• [REGISTROS FORNECIDOS]
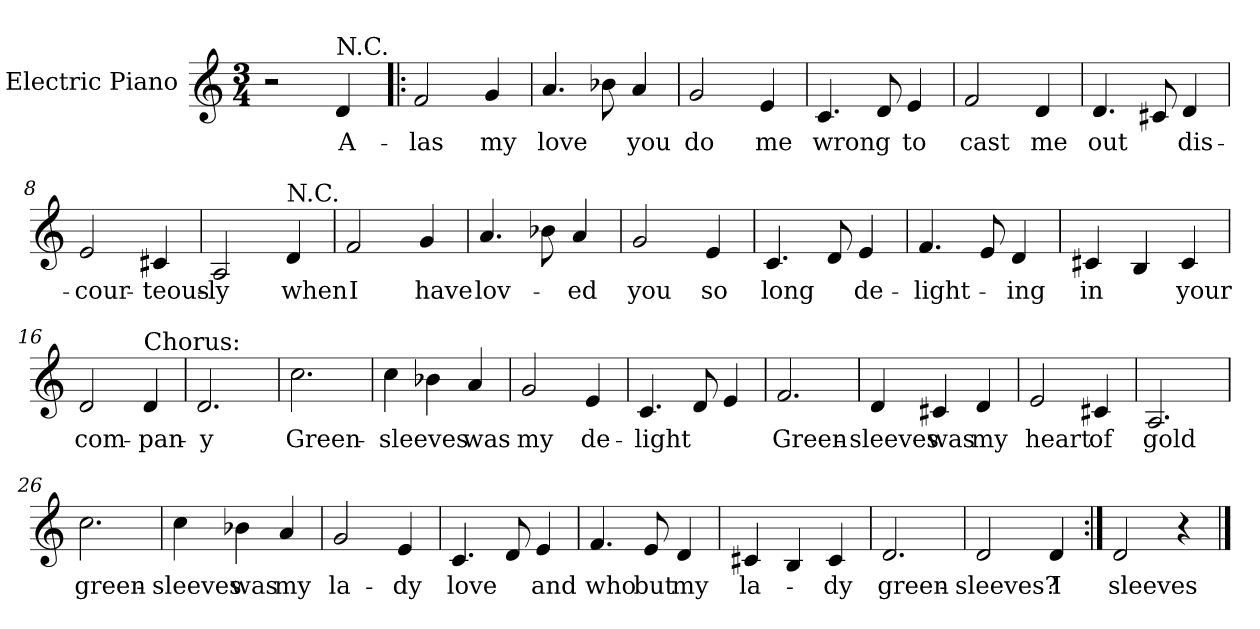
**kern	**text
*part1	*part1
*staff1	*staff1
*I"Electric Piano	*
*I'E.Pno	*
*clefG2	*
*k[]	*
*C:	*
*M3/4	*
=1	=1
2r	.
!LO:TX:a:t=N.C.	!
4d/	A-
=2!|:	=2!|:
2f/	-las
4g/	my
=3	=3
4.a/	love
8b-X\	.
4a/	you
=4	=4
2g/	do
4e/	me
=5	=5
4.c/	wrong
8d/	.
4e/	to
=6	=6
2f/	cast
4d/	me
!!LO:LB:g=z
=7	=7
4.d/	out
8c#X/	.
4d/	dis-
=8	=8
2e/	-cour-
4c#X/	-teous-
=9	=9
2A/	-ly
!LO:TX:a:t=N.C.	!
4d/	when
=10	=10
2f/	I
4g/	have
=11	=11
4.a/	-lov-
8b-X\	.
4a/	-ed
=12	=12
2g/	you
4e/	so
=13	=13
4.c/	long
8d/	.
4e/	de-
!!LO:LB:g=z
=14	=14
4.f/	-light-
8e/	.
4d/	-ing
=15	=15
4c#X/	in
4B/	.
4c#/	your
=16	=16
2d/	com-
!LO:TX:a:t=Chorus&colon;	!
4d/	-pan-
=17	=17
2.d/	-y
=18	=18
2.cc\	Green-
=19	=19
4cc\	-sleeves
4b-X\	.
4a/	was
=20	=20
2g/	my
4e/	de-
!!LO:LB:g=z
=21	=21
4.c/	-light
8d/	.
4e/	.
=22	=22
2.f/	Green-
=23	=23
4d/	-sleeves
4c#X/	was
4d/	my
=24	=24
2e/	heart
4c#X/	of
=25	=25
2.A/	gold
=26	=26
2.cc\	green-
=27	=27
4cc\	-sleeves
4b-X\	was
4a/	my
!!LO:LB:g=z
=28	=28
2g/	la-
4e/	-dy
=29	=29
4.c/	love
8d/	.
4e/	and
=30	=30
4.f/	who
8e/	but
4d/	my
=31	=31
4c#X/	la-
4B/	.
4c#/	-dy
=32	=32
2.d/	green-
=33	=33
2d/	-sleeves?
4d/	I
=34:|!	=34:|!
2d/	sleeves
4r	.
==	==
*-	*-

• [DETALHES DA TAREFA] Quais linhas dos registros contêm a sequência de letras "sleeves"? Extraia todas elas.

• [RESULTADO]
4cc\	-sleeves
4d/	-sleeves
4cc\	-sleeves
2d/	-sleeves?
2d/	sleeves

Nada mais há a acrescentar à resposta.